Random bullets of opera
It's so hot my brain is melting. Which means it's time for a link post…
- What if the universe were an opera? I love these music-meets-science kinds of stories. (Via Nicole Brockmann on Twitter.)
- Just added to the blogroll: Eye Bags and Se Vuoi Pace, two blogs about, among other things, queer opera fandom, cross-dressing mezzos in white shirts, and wondrous things to be found on YouTube. (Including a fantabulous Swedish production of Rossini's La Cenerentola, segmented but viewable in its entirety.)
- "Fandom of the Opera," an article from the LA Times from a few years back. I'm not quite at this level of obsession (yet).
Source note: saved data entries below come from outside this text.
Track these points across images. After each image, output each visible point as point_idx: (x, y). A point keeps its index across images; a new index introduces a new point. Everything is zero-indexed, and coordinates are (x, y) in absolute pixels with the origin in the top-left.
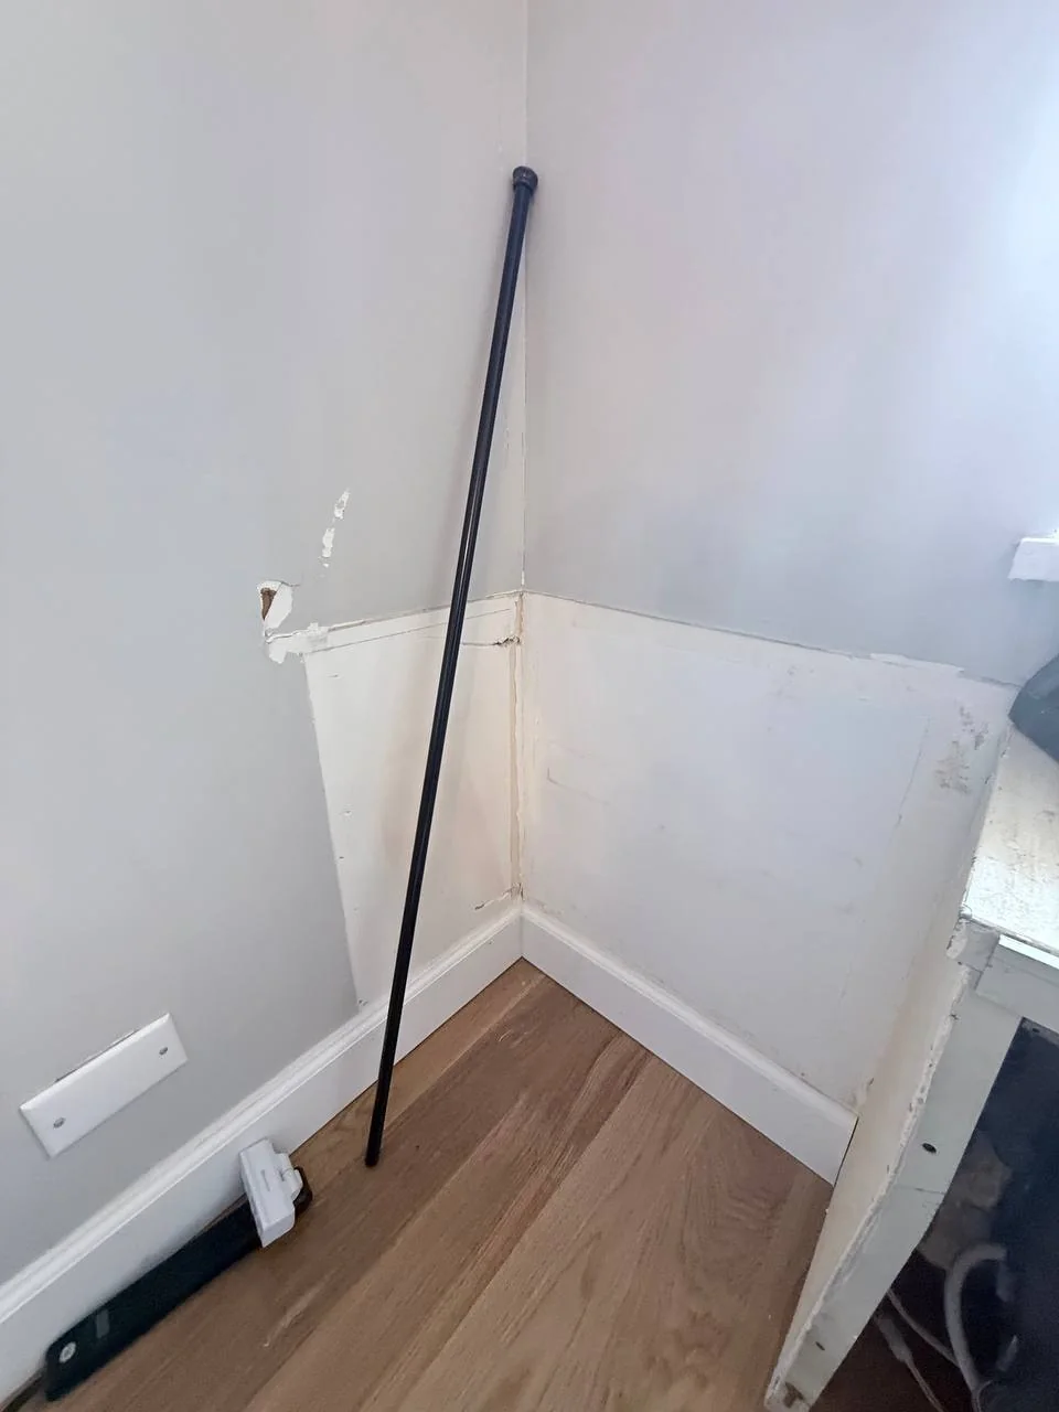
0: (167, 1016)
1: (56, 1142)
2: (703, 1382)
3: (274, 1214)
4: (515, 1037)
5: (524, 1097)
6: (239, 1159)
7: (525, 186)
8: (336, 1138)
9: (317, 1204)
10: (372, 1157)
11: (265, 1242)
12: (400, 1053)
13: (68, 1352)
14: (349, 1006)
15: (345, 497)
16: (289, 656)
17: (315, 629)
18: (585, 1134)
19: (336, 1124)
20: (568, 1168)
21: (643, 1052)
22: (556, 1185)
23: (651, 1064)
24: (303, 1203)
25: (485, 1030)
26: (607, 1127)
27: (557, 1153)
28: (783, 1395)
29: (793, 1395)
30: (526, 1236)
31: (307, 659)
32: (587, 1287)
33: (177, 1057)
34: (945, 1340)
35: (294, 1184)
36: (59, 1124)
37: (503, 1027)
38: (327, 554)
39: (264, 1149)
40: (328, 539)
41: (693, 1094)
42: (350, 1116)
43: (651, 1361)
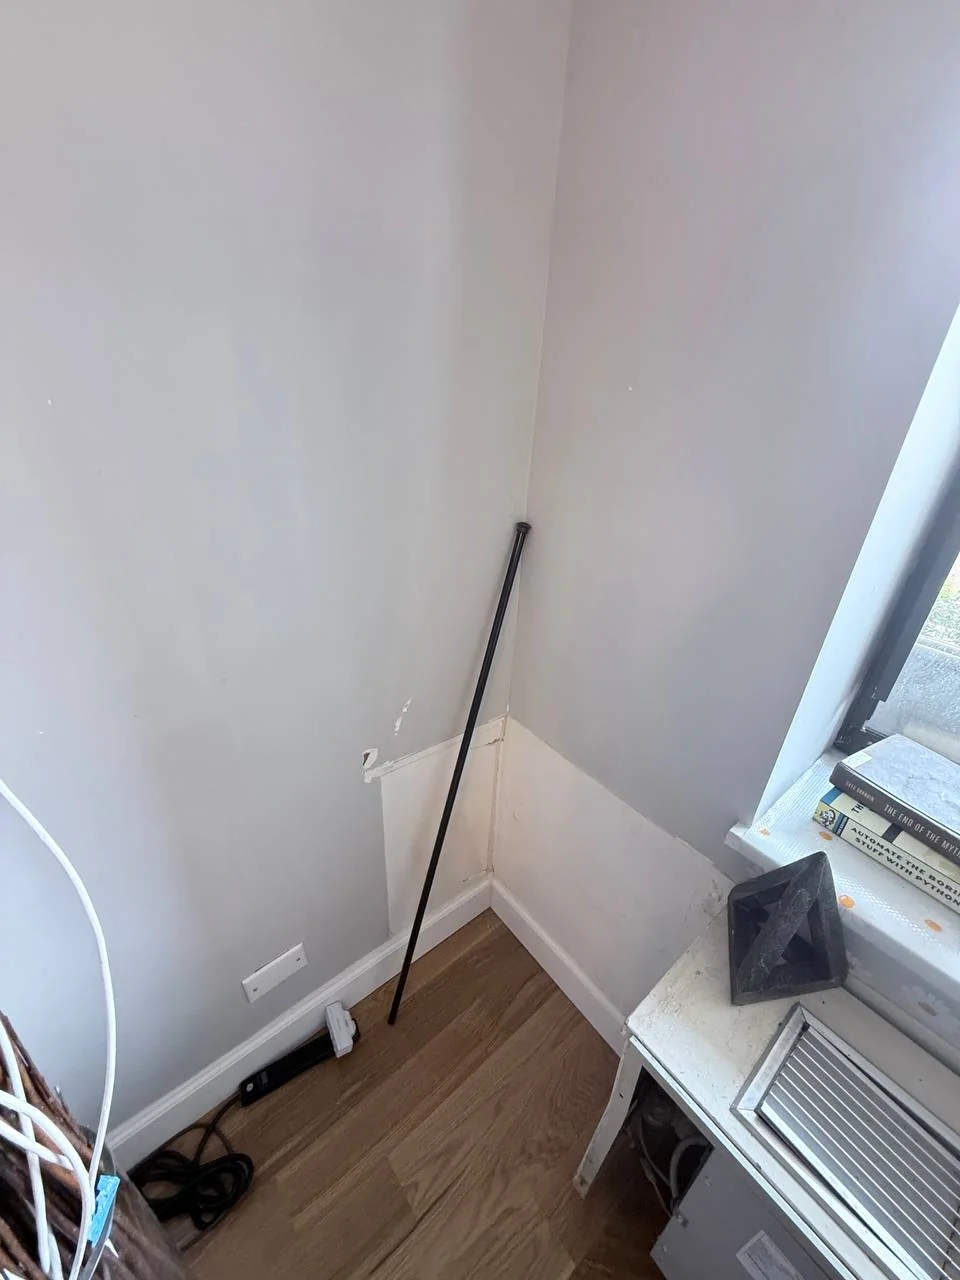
0: (301, 944)
1: (253, 997)
2: (548, 1167)
3: (343, 1042)
4: (478, 961)
5: (478, 1001)
6: (325, 1011)
7: (523, 530)
8: (373, 1003)
9: (362, 1039)
10: (392, 1019)
11: (338, 1056)
12: (414, 958)
13: (250, 1087)
14: (386, 935)
15: (409, 702)
16: (373, 779)
17: (388, 764)
18: (509, 1030)
19: (373, 996)
20: (497, 1047)
21: (553, 986)
22: (488, 1055)
23: (556, 995)
24: (356, 1038)
25: (461, 954)
26: (524, 1028)
27: (493, 1036)
28: (579, 1180)
29: (583, 1182)
30: (468, 1079)
31: (382, 779)
32: (498, 1110)
33: (304, 962)
34: (667, 1175)
35: (352, 1030)
36: (255, 990)
37: (472, 953)
38: (396, 730)
39: (337, 1007)
40: (398, 724)
41: (578, 1018)
42: (380, 994)
43: (523, 1151)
- I suppose, given all the attention that Twitter's gotten of late, it was only a matter of time before someone thought of this idea. Wish I could be there to see the results.
- Thanks in part to my trip to Santa Fe, I've been on a Willa Cather kick lately (Death Comes for the Archbishop, set in Santa Fe and elsewhere in New Mexico, was my airplane reading). I think it's time to reread The Song of the Lark, which was inspired by the career of Olive Fremstad (who was evidently quite the crush object for novelists of her time, as she also inspired Marcia Davenport's Of Lena Geyer — another for the reading list). The Willa Cather Archive at the University of Nebraska has a scholarly edition of The Song of the Lark online, and PBS has some information on Cather and Fremstad as part of the site for their Song of the Lark adaptation.
- I think I should be able to make it to at least some of the Met HD broadcasts at Fairfield University this year. And there was much rejoicing!